What do I do then, what should I do then?

Do I stick it out and see if it'll pass? Do I find a new outlet, or do I give up and just run away from all the stress?

...I've been tempted, sorely tempted, but I don't respect people who just give up on their problems and run away. I wouldn't be able to live with myself it I new that i just left behind problems that, given enough time, I could fix. So that rules out the second choice. And I can't just leave what I've devoted so much time, and invested so much of myself into now... so that just leaves option three. There's just one problem...
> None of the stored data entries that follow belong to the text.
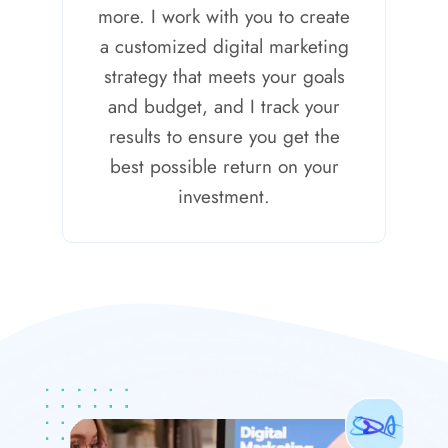
more. I work with you to create
a customized digital marketing
strategy that meets your goals
and budget, and I track your
results to ensure you get the
best possible return on your
investment.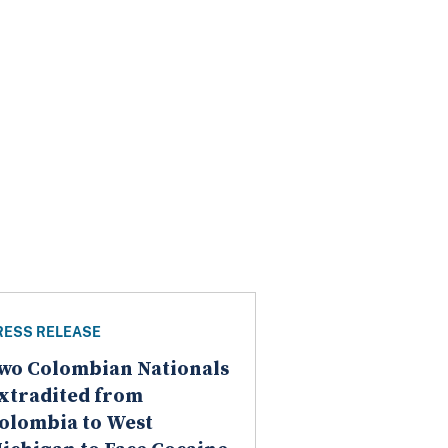
RESS RELEASE
wo Colombian Nationals
xtradited from
olombia to West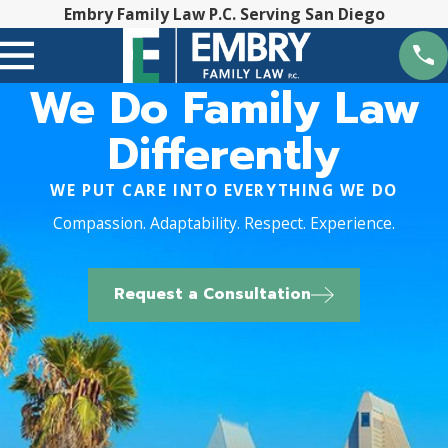
Embry Family Law P.C. Serving San Diego
We Do Family Law
Differently
WE PUT CARE INTO EVERYTHING WE DO
Compassion. Adaptability. Respect. Experience.
Request a Consultation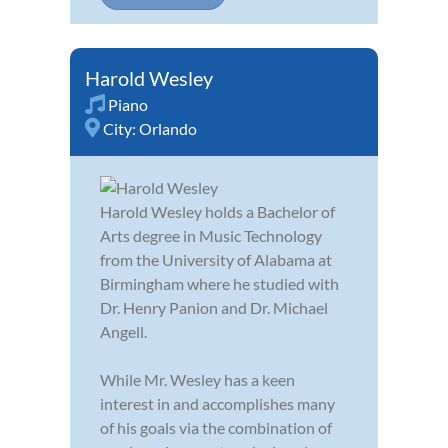
Harold Wesley
Piano
City:
Orlando
Harold Wesley holds a Bachelor of
Arts degree in Music Technology
from the University of Alabama at
Birmingham where he studied with
Dr. Henry Panion and Dr. Michael
Angell.
While Mr. Wesley has a keen
interest in and accomplishes many
of his goals via the combination of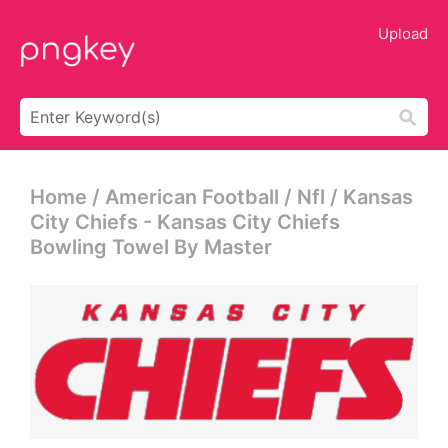
Upload
Home / American Football / Nfl / Kansas
City Chiefs - Kansas City Chiefs
Bowling Towel By Master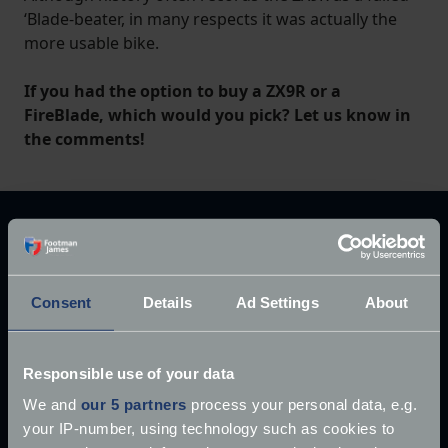
‘Blade-beater, in many respects it was actually the
more usable bike.
If you had the option to buy a ZX9R or a
FireBlade, which would you pick? Let us know in
the comments!
Explore our latest articles
Consent
Details
Ad Settings
About
Responsible use of your data
We and
our 5 partners
process your personal data, e.g.
your IP-number, using technology such as cookies to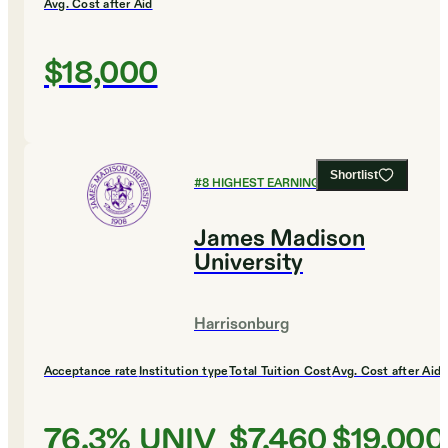
Avg. Cost after Aid
$18,000
Shortlist
#
8
HIGHEST EARNING COLLEGES
James Madison
University
Harrisonburg
Acceptance rate
Institution type
Total Tuition Cost
Avg. Cost after Aid
76.3%
UNIV
$7,460
$19,000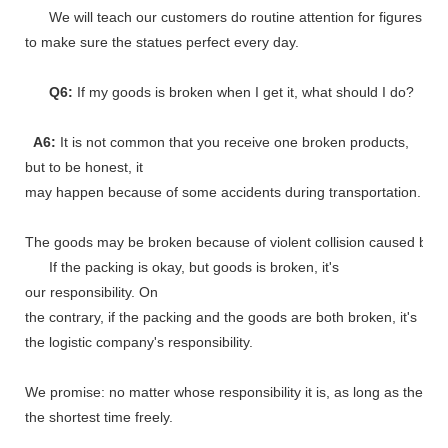
We will teach our customers do routine attention for figures
to make sure the statues perfect every day.
Q6:
If my goods is broken when I get it, what should I do?
A6:
It is not common that you receive one broken products,
but to be honest, it
may happen because of some accidents during transportation.
The goods may be broken because of violent collision caused by shi
If the packing is okay, but goods is broken, it's
our responsibility. On
the contrary, if the packing and the goods are both broken, it's
the logistic company's responsibility.
We promise: no matter whose responsibility it is, as long as the go
the shortest time freely.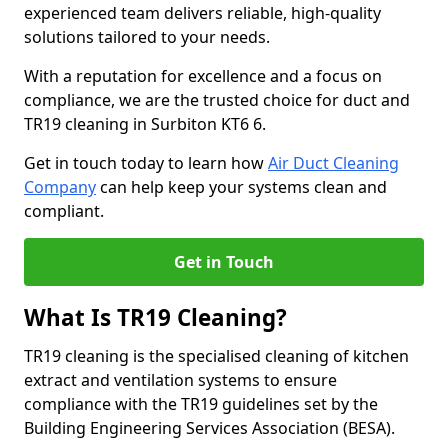
experienced team delivers reliable, high-quality
solutions tailored to your needs.
With a reputation for excellence and a focus on
compliance, we are the trusted choice for duct and
TR19 cleaning in Surbiton KT6 6.
Get in touch today to learn how
Air Duct Cleaning
Company
can help keep your systems clean and
compliant.
Get in Touch
What Is TR19 Cleaning?
TR19 cleaning is the specialised cleaning of kitchen
extract and ventilation systems to ensure
compliance with the TR19 guidelines set by the
Building Engineering Services Association (BESA).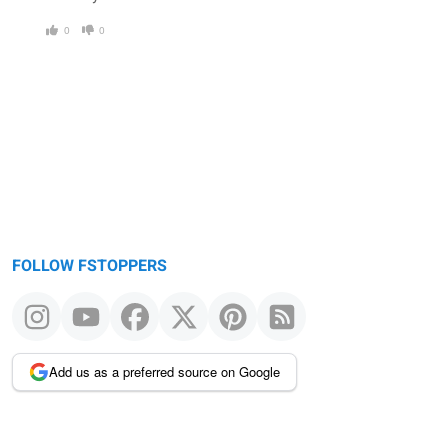
0
0
FOLLOW FSTOPPERS
Add us as a preferred source on Google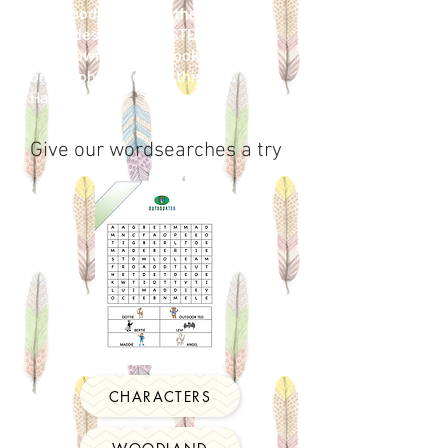
the
Woodland
Trust, the RSPB and
DRAX designed our STEM activities.
Just download the book by clicking
on the photo next to this box.
Have fun
Give our wordsearches a try
CHARACTERS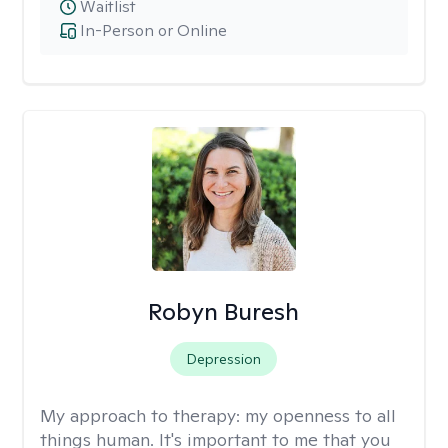
Waitlist
In-Person or Online
Robyn Buresh
Depression
My approach to therapy:
my openness to all
things human. It's important to me that you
A friend of mine posted a blog that really made me think about what gets me through rough times in my life. He said, " If something terribly bad happed to you, what parts of yourself would you want to save? What parts would you let go down with the ship?" After...much consideration and thought I decided that it's my sense of humor, ability to love unconditionally, and my strong will. I'm afraid that I've shut down though, and maybe that's why I have been unable to cope with the major change that might happen...

Might happen... I'm so confused. I can't say what it is... I can't, I don't want people to know. Only the ones close to me know, only persons I trust know. In a nutshell...a huge decision is being made that directly involves me and my family. What's stressing me out is that the decision keeps changing. One minute I think that my whole life will be flipped upside down, the next it seems like we'll always be here....I don't understand please just make up your mind!
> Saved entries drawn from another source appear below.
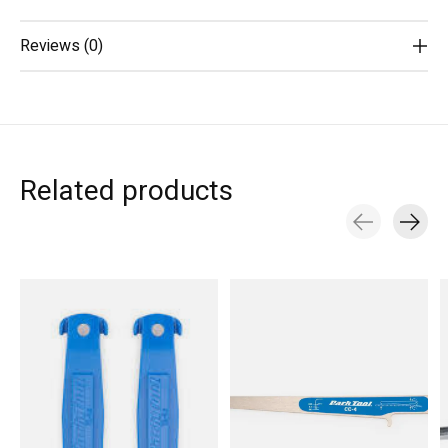
Reviews (0)
Related products
Carousel items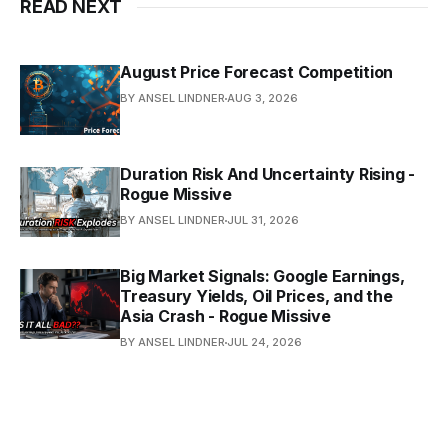
READ NEXT
August Price Forecast Competition
BY ANSEL LINDNER
AUG 3, 2026
Duration Risk And Uncertainty Rising -
Rogue Missive
BY ANSEL LINDNER
JUL 31, 2026
Big Market Signals: Google Earnings,
Treasury Yields, Oil Prices, and the
Asia Crash - Rogue Missive
BY ANSEL LINDNER
JUL 24, 2026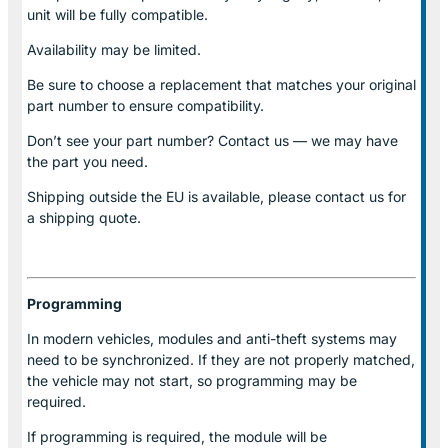
unit will be fully compatible.
Availability may be limited.
Be sure to choose a replacement that matches your original
part number to ensure compatibility.
Don’t see your part number? Contact us — we may have
the part you need.
Shipping outside the EU is available, please contact us for
a shipping quote.
Programming
In modern vehicles, modules and anti-theft systems may
need to be synchronized. If they are not properly matched,
the vehicle may not start, so programming may be
required.
If programming is required, the module will be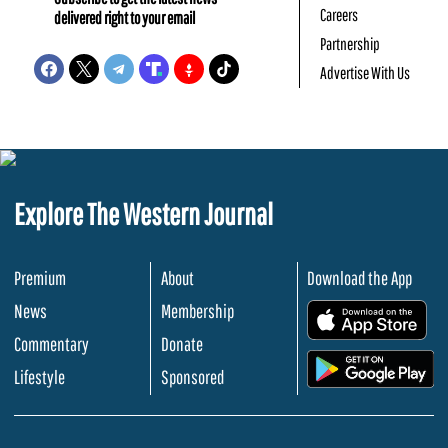
Careers
delivered right to your email
Partnership
Advertise With Us
Explore The Western Journal
Premium
About
Download the App
News
Membership
.
Commentary
Donate
.
Lifestyle
Sponsored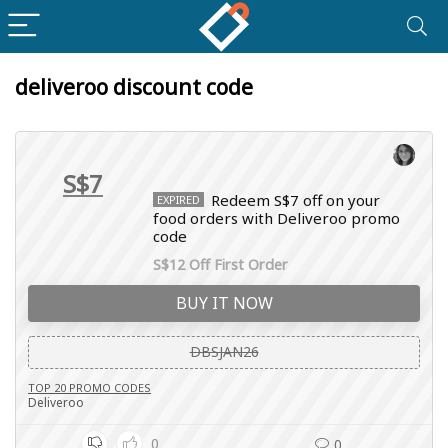
deliveroo discount code
S$7
Redeem S$7 off on your
EXPIRED
food orders with Deliveroo promo
code
S$12 Off First Order
BUY IT NOW
DBSJAN26
TOP 20 PROMO CODES
Deliveroo
0
0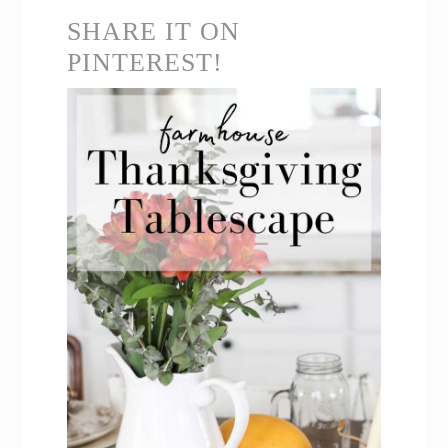
SHARE IT ON
PINTEREST!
Thursday, January 05, 2006

What Would You Take...

I have so much on my mind. I have so much that I want to say to everyone... about everthing, but I don't know what to say. Is it possible to be so overwhelmed by different emotions that they all cancel out and just leave you feeling...empty? numb? incomplete? That's exactly how I feel right now. Like I have a huge gaping hole in me. It's just angst. Stupid, stupid teenage angst I know that. I'm happy. I really am...well I'm happy with aspects of my life at the moment. Others I am not so happy with.
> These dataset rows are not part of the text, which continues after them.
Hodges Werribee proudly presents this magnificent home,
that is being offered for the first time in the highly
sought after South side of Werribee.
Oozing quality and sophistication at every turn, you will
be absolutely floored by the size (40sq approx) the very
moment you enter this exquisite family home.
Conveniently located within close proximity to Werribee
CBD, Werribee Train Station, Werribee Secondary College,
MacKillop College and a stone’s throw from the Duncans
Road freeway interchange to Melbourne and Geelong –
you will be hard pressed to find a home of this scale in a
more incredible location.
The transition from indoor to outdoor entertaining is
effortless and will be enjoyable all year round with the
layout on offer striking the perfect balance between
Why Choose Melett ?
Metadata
I'm a firm believer that your home should be your sanctuary. After a long day at school/work/whatever-you-do-for-a-living, you should be able to come home and relax, kick-back, do some homework without a bean or rent (nic-name my siblings and I have for our parents) breathing down your neck to get things done. Okay I appreciate your concern I really do, but you need to realise that by following every little step I take, by tightening the leash, and trying to control every facet of my life in order to prevent me from doing something stupid, you are making me want to do something stupid...It makes me feel trapped. I'm too scared to do anything because of what the consequences might be. You are trying to prevent me from being devious, but only spawning a need inside me to rebel.

You go home to stay grounded, to keep in touch with yourself. A sanctuary is a place you go to prevent self destructive thoughts. Lately, however, I have not been able to feel comfortable at home. I haven't really been feeling it what with... well let's just say things at home aren't too good right now. And it's really throwing me off. It's hard to keep a balanced life when you have nothing to place your scale on. I used to love coming home, and just hanging out, chilling with my family. I still love spending time with my mom... Now I almost dread coming home. What the *#@% happened?? (mama if you read this I love you and I'm not avoiding you...)

I should follow your rules because I respect you, not because I'm afraid of the consequences. It's like the whole Christian notion of "God fearing". Most people did the right thing, not because it was the right thing to do, but because they feared God's retribution... Now, it could just be me, but I think that something is seriously screwed up there. Let me explain something. My grades suck. I know exactly why too. You know why people cut? It's so they can have control over something in their life. I don't cut, I let my grades drop. It was a stupid thing to do, and I really do realise that it will follow me into college and probably into my life. While it was the wrong decision, It was my damn decision. I shouldn't be proud of it... but I am...

I need to figure things out in my life... straighten things out. I can do it. I just need some freedom and trust in order to.